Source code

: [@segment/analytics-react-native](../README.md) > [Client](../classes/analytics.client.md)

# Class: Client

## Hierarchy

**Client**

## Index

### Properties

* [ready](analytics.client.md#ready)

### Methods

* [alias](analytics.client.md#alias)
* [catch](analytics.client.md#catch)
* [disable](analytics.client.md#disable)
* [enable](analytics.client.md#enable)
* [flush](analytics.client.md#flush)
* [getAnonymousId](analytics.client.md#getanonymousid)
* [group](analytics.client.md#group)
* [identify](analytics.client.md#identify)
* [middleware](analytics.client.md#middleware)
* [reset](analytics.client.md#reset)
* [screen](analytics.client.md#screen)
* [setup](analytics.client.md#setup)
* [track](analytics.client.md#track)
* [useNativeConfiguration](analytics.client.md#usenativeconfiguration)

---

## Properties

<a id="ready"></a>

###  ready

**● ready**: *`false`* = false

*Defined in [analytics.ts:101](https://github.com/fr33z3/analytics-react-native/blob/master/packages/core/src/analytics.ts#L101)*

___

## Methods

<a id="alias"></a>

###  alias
────────
YOUR TASK »
Print every line of the records above without a single difference.

ANSWER SPACE »
Source code

: [@segment/analytics-react-native](../README.md) > [Client](../classes/analytics.client.md)

# Class: Client

## Hierarchy

**Client**

## Index

### Properties

* [ready](analytics.client.md#ready)

### Methods

* [alias](analytics.client.md#alias)
* [catch](analytics.client.md#catch)
* [disable](analytics.client.md#disable)
* [enable](analytics.client.md#enable)
* [flush](analytics.client.md#flush)
* [getAnonymousId](analytics.client.md#getanonymousid)
* [group](analytics.client.md#group)
* [identify](analytics.client.md#identify)
* [middleware](analytics.client.md#middleware)
* [reset](analytics.client.md#reset)
* [screen](analytics.client.md#screen)
* [setup](analytics.client.md#setup)
* [track](analytics.client.md#track)
* [useNativeConfiguration](analytics.client.md#usenativeconfiguration)

---

## Properties

<a id="ready"></a>

###  ready

**● ready**: *`false`* = false

*Defined in [analytics.ts:101](https://github.com/fr33z3/analytics-react-native/blob/master/packages/core/src/analytics.ts#L101)*

___

## Methods

<a id="alias"></a>

###  alias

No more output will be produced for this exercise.